The current SARs regime operates by way of a ‘referral’ mechanism where the organisations subject to the regime disclose SARs to the UK Financial Intelligence Unit (UKFIU) who in turn forward the reports on to the relevant law enforcement body for further investigation. The threshold for reporting is reflected in the Da Silva suspicion ([2006] EWCA 1654, a suspicion which is “a possibility, which is more than merely fanciful, that the relevant facts exist”); arguably a very low threshold which is leading to a large number of referrals. According to the Law Commission, 463,938 SARs were made to the UKFIU between April 2017 and March 2018. The National Crime Agency (NCA) have reported similarly high numbers of SARs, outlining that 634,113 reports were submitted between October 2015 and March 2017. Each SAR needs to be examined by the UKFIU and other law enforcement agencies and the sheer number of reports being made is naturally creating a heavy burden (both financially and administratively) for the report receivers to bare. Equally, the organisations responsible for making the reports, and the individuals who work within them, are being placed under significant pressure to maintain compliance. One major concern held by the Law Commission is the quality of the SARs being submitted under the current system. It is believed that the reasons for the poor-quality SARs are twofold; defensive reporting by individuals to protect themselves from legal consequences and lack of guidance as to what information a SAR ought to contain.

 

What are the Law Commission recommending?
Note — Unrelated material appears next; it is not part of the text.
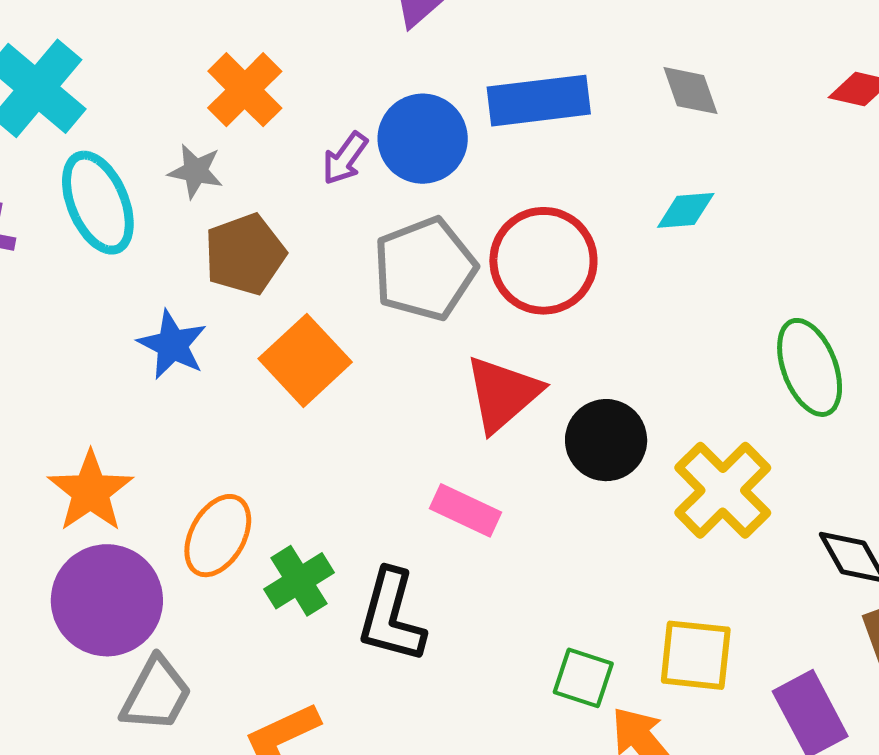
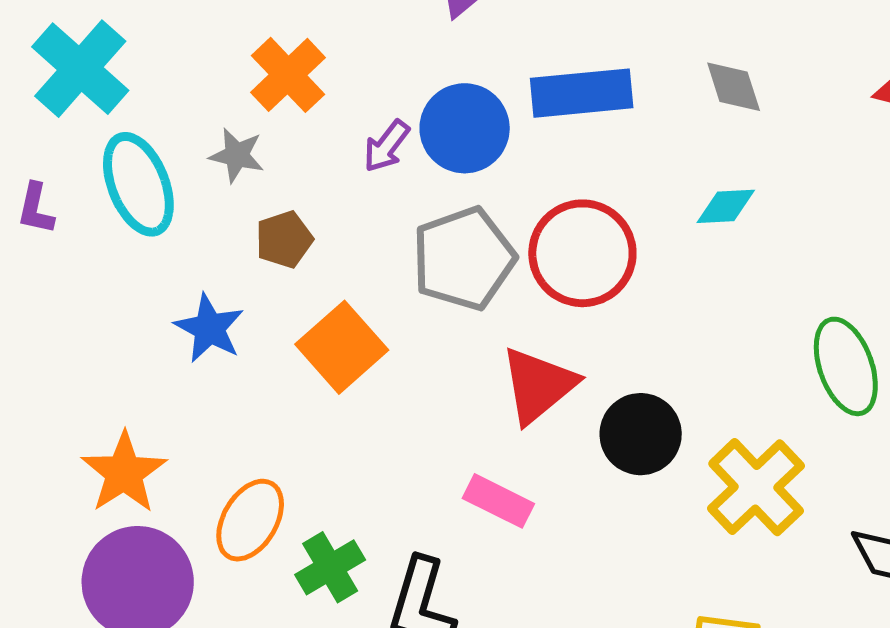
brown pentagon: (245, 254) -> (284, 239), size x0.7

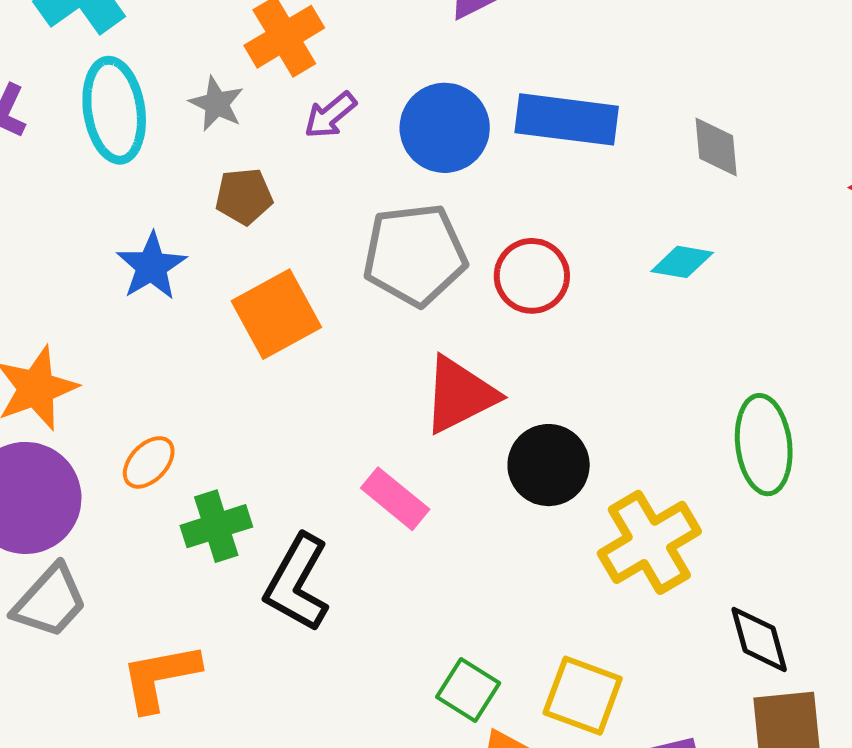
purple arrow: (387, 146) -> (330, 115), moved
red circle: (582, 253) -> (532, 276), size x0.7
orange ellipse: (250, 520) -> (149, 462), size x0.7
The consultation closed on 5th October 2018 and the Law Commission published its report on the SARs regime on 19th June 2019 making a total of 19 recommendations and outlining; “we identify four principal pressures for change: the low threshold for criminality, individual criminal liability, confusion amongst those in the profession as to their reporting obligations and the application of suspicion”.
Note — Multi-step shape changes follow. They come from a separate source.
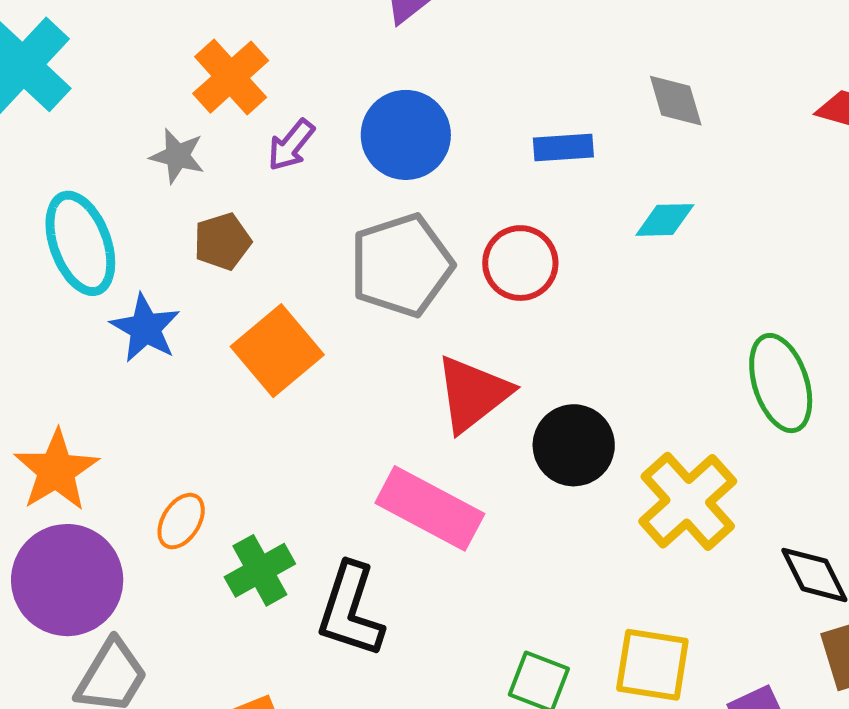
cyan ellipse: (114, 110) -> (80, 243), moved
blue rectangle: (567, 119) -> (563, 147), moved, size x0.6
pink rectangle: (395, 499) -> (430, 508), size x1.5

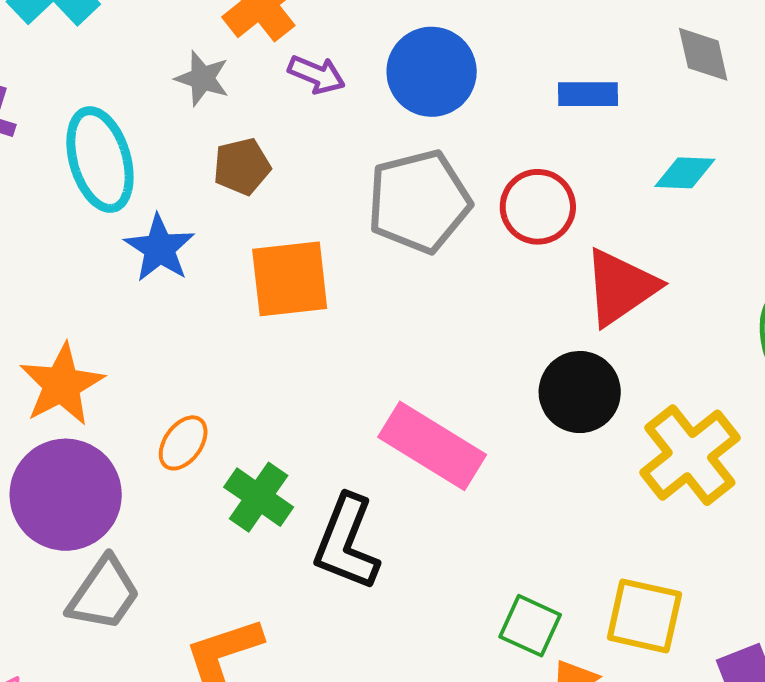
purple arrow: (291, 145) -> (316, 75), turned -110
orange square: (277, 351) -> (290, 279), turned 30
red triangle: (473, 394) -> (621, 287), moved
green cross: (260, 570) -> (259, 497), turned -30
In an attempt to reduce the number of SARs, the Law Commission recommend raising the reporting threshold through the application of a test of ‘reasonable suspicion’ (in contrast with a suspicion which is “more than merely fanciful”), and the introduction of additional guidance on the meaning of the term ‘suspicion’ and the parameters of a reasonable excuse defence. It is hoped that the implementation of a higher standard of suspicion will go some way in reducing the number of SARs. In this vein, the Law Commission have also developed the defence of ‘reasonable excuse’ for individuals who fail to make a SAR and have suggested statutory guidance on the types of scenario in which an individual would have a ‘reasonable excuse’ for failing to make a disclosure (e.g. making a report to another law enforcement agency or moving funds internally within a bank or building society). In order to tackle the poor quality of SARs currently being submitted, the Law Commission have proposed a standardised interactive online SAR submission form. The Law Commission also propose the formation of an advisory board made up of various individuals with experience of the SAR system who would be responsible for monitoring the effectiveness of the reporting procedure and feeding advice back to the Secretary of State on how to further improve the reporting system. The introduction of a corporate offence for companies who fail to fulfil their obligations under the SAR regime is a further idea put forward by the Law Commission in a bid to limit the individual liability of those employed by organisations subject to the reporting regime and thus reduce the number of ‘defensive’ SARs being submitted in conjunction with the raising of the suspicion threshold.

 

What effect will the proposals have?

The proposals will hopefully bring improved efficiency in the form of reduced SAR numbers and a higher quality in the SARs being made. There is of course an argument that the proposals increase the weight of the heavy burden that regulated organisations are currently operating under because the changes to the suspicion threshold will require a more in-depth analysis of each prospective SAR in order to assess whether the ‘reasonable suspicion test’ has been met. Some may also feel that the scope of the Law Commission’s proposals do not go far enough. Generally, the proposals appear to revolve around the construction of further guidance and refinement of practicalities within the current regime as opposed to a complete overhaul of the system. The Government are expected to provide an interim response to the recommendations made by the Law Commission. Only time will tell how successful the Law Commission proposals will be in improving this vital method of money laundering detection and ultimately, fulfilling the aims of the legislation.